EXPLORE THE MATERIAL ▸
(1) In the Exchange Server 2010 passage, what is the maximum supported database size in a multiple database copy environment?
(2) Continue the passage on Exchange Server 2010 from its final sentence.

======== GIVEN TEXT

To deal with ever-growing storage requirements, Microsoft also made considerable changes to the underlying database system. All you will need to store your database and log files with Exchange Server 2010 is a 2 TB SATA (or other Direct Attached Storage) disk. As long as you have multiple copies of the database, you’re safe! And the maximum supported database size? That has improved from 200 GB (in an Exchange Server 2007 CCR environment) to 2 TB (in a multiple database copy Exchange Server 2010 environment). If you haven’t yet considered what your business case will look like when upgrading to Exchange Server 2010, bear in mind that this will truly safe a tremendous amount of storage cost - and that’s not marketing talk!
Installing Exchange 2010 is not at all difficult, and configuring a Database Availability Group with multiple copies of the Mailbox Databases is just a click of the mouse (you only have to be a little careful when creating multi-site DAGs). Even installing Exchange Server 2010 into an existing Exchange Server 2003 or Exchange Server 2007 environment is not that hard! The only thing you have to be aware of is the additional namespace that shows up. Besides the standard namespace like webmail.contose.com and Autodiscover.contoso.com, a third namespace shows up in a coexistence environment: legacy.contoso.com. This is used when you have mailboxes still on the old (i.e. Exchange Server 2003 or Exchange Server 2007) platform in a mixed environment.

================
======== ENTRIES SHOWN

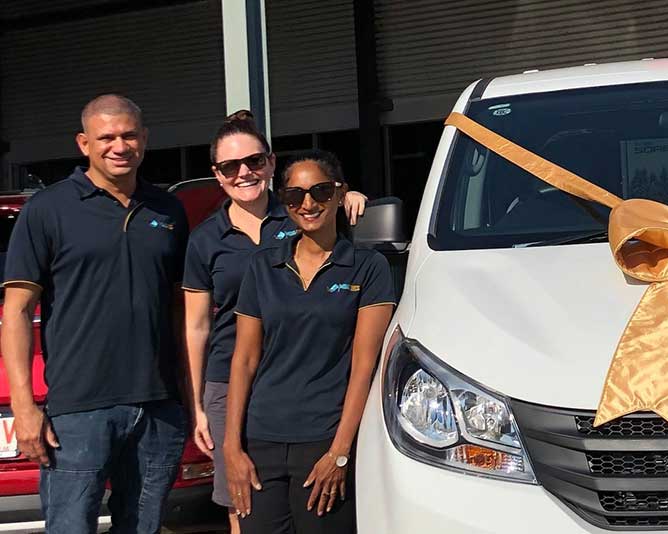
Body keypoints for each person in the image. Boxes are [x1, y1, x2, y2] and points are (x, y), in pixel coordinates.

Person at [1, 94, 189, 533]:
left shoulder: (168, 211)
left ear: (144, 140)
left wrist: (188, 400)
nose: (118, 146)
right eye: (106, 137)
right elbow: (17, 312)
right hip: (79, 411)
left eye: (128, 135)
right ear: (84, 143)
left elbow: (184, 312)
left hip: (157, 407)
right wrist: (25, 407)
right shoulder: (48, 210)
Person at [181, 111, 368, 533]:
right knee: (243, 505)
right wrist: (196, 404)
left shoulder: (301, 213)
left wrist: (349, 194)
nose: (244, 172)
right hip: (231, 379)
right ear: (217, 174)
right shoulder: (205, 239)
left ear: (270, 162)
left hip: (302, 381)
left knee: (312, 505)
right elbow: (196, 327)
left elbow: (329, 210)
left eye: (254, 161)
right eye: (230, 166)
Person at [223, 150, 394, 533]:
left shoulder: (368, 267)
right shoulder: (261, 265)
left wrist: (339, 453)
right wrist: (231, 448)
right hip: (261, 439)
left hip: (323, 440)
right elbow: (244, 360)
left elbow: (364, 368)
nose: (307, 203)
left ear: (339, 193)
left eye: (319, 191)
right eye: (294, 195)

================
======== ENTRIES SHOWN

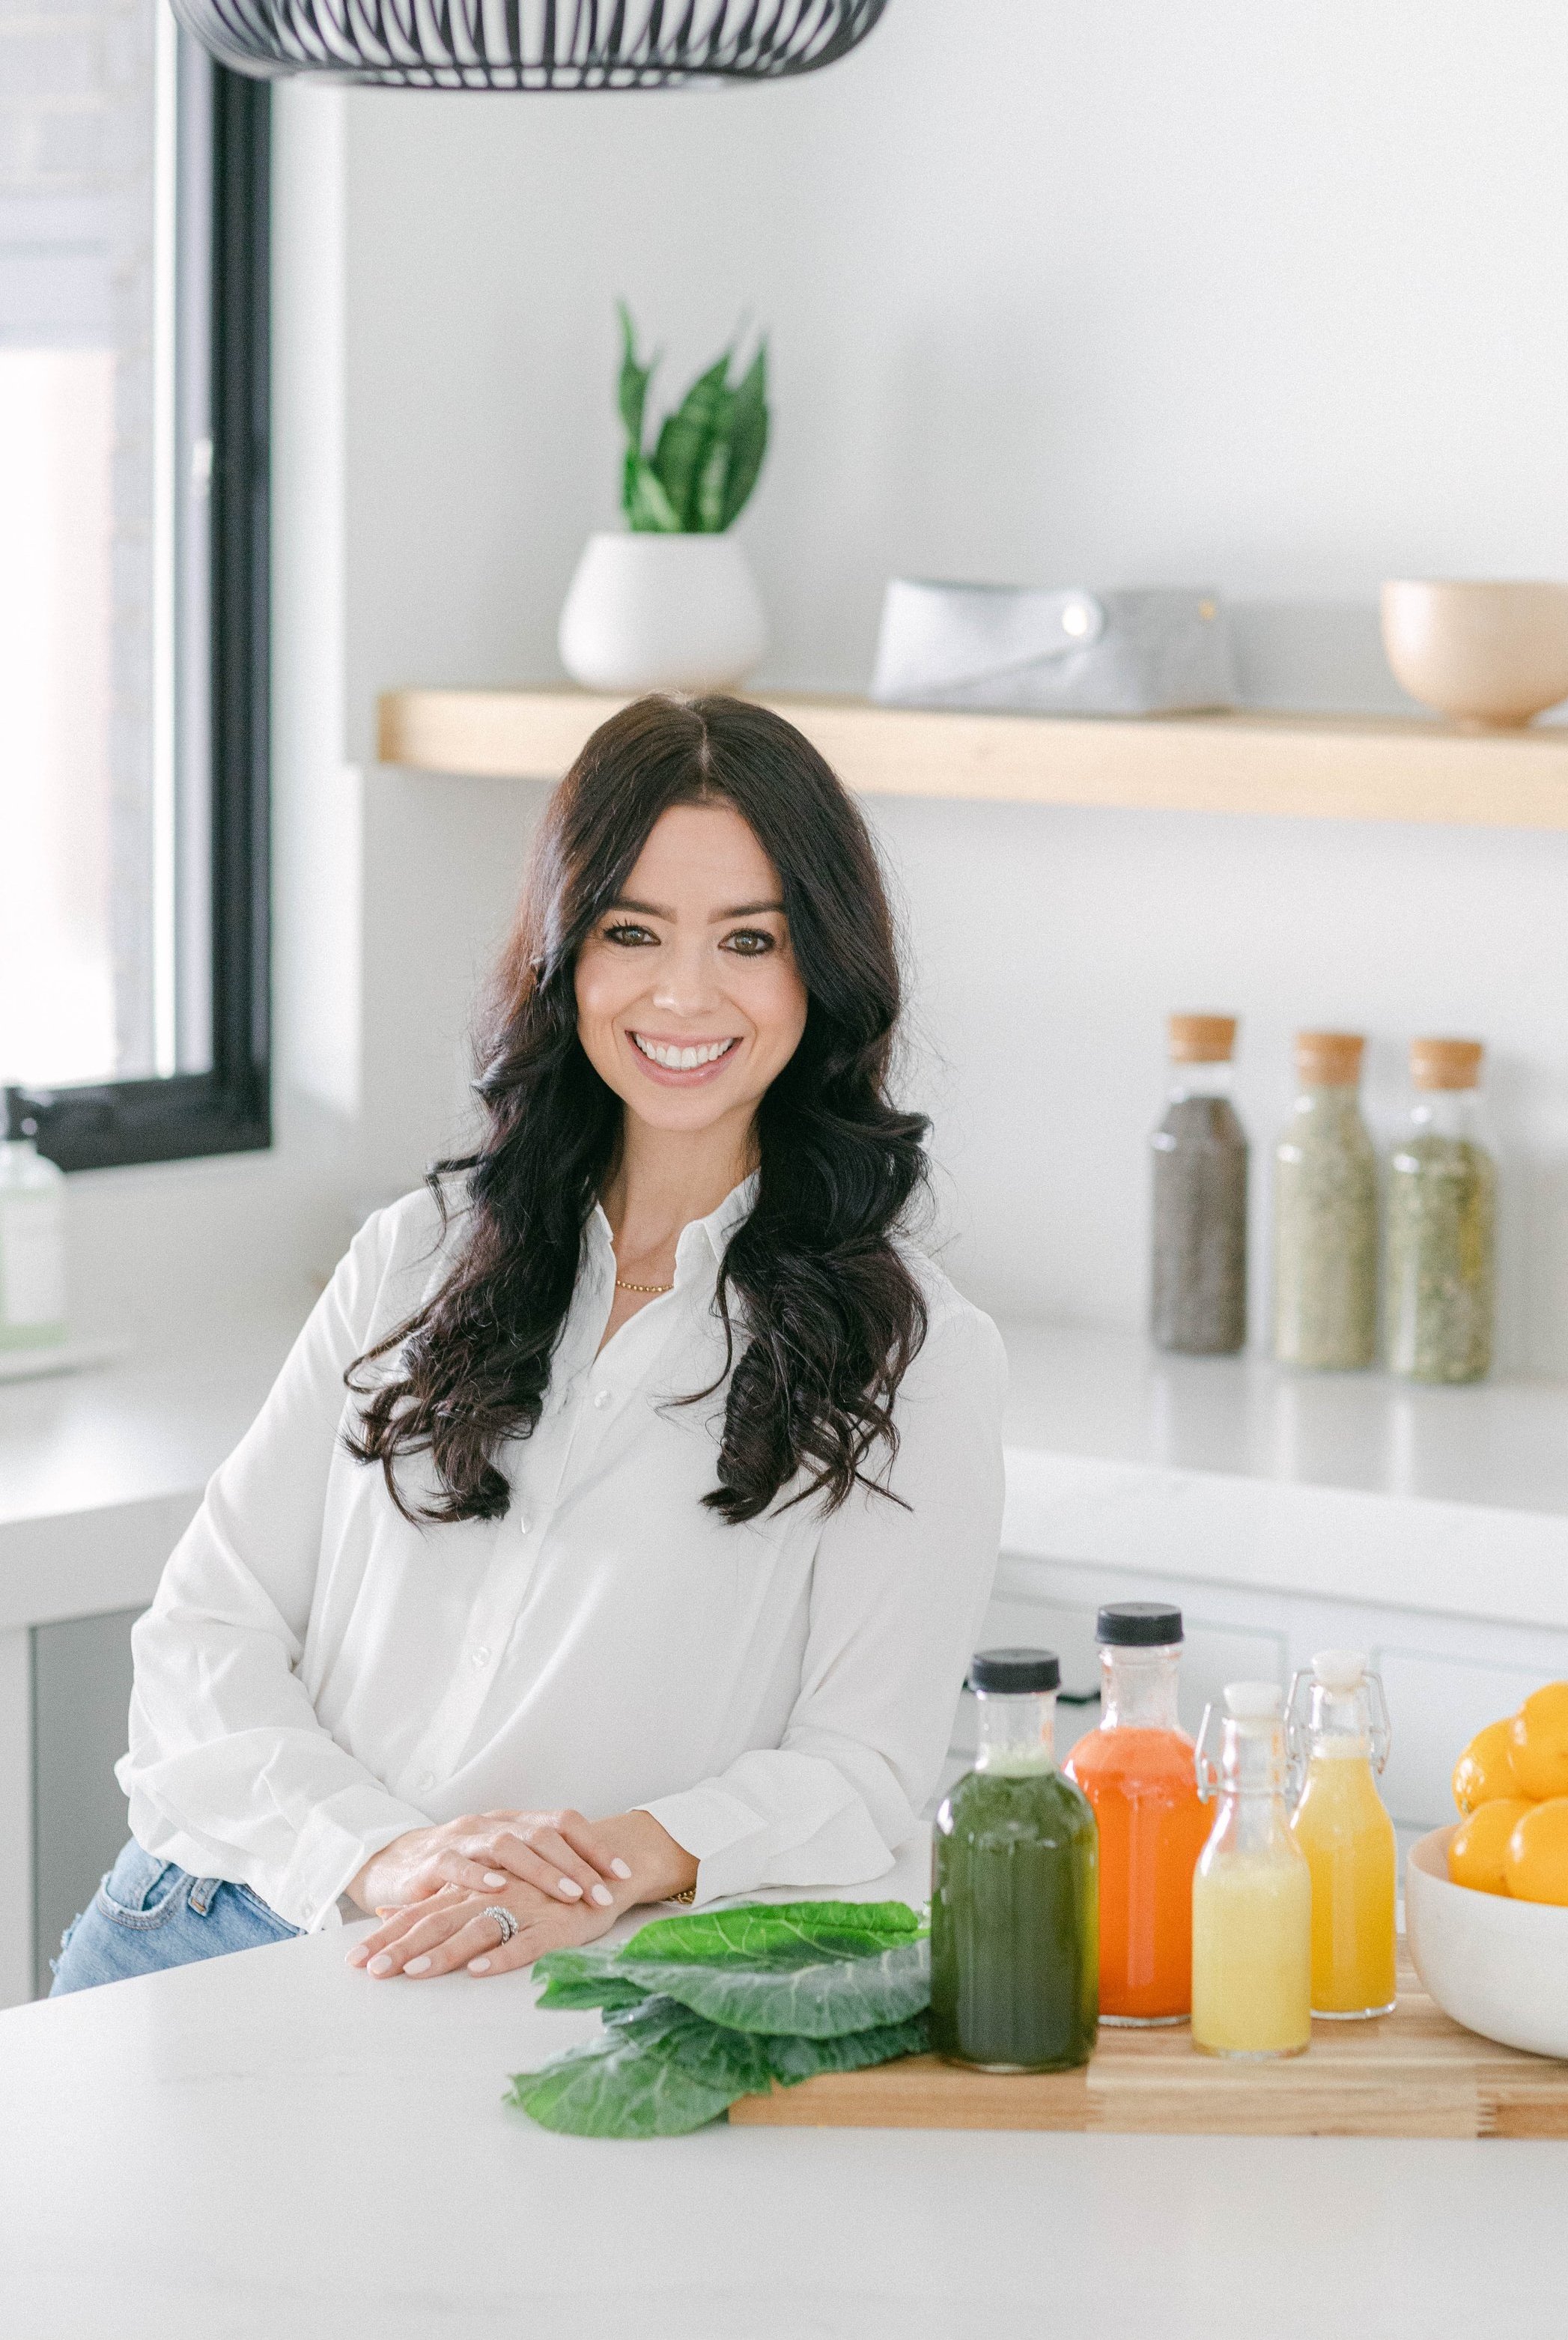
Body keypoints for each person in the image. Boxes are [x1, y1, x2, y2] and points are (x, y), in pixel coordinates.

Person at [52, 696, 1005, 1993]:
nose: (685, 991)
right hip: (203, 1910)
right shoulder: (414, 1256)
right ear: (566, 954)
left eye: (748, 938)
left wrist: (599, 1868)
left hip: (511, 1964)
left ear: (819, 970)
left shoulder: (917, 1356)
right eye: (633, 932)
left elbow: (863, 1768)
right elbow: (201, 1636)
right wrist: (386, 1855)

================

ANSWERS IN ORDER ▸
(1) 2 TB

(2)
Lastly, for a die-hard GUI administrator it might be painful to start managing an Exchange environment with the Exchange Management Shell. Basic management can be done with the graphical Exchange Management Console, but you really do have to use the Shell for the nitty-gritty configuration. The Shell is remarkably powerful, and it takes quite some getting used to, but with it you can do fine-grained management, and even create reports using features like output-to-HTML or save-to-.CSV file. Very neat!
1 Getting Started
Exchange Server 2010 will be available in two versions:
- Standard Edition, which is limited to hosting 5 databases.
- Enterprise Edition, which can host up to 100 databases.
However, the available binaries are identical for both versions; it’s the license key that establishes the difference in functionality. Exchange Server 2010 is also only available in a 64-Bit version; there is absolutely no 32-bit version available, not even for testing purposes. Bear in mind that, as 64-Bit-only software, there’s no Itanium version of Exchange Server 2010.
Exchange Server 2010 also comes with two Client Access License (CAL) versions:
- Standard CAL – This license provides access to e-mail, calendaring, Outlook Web App and ActiveSync for Mobile Devices.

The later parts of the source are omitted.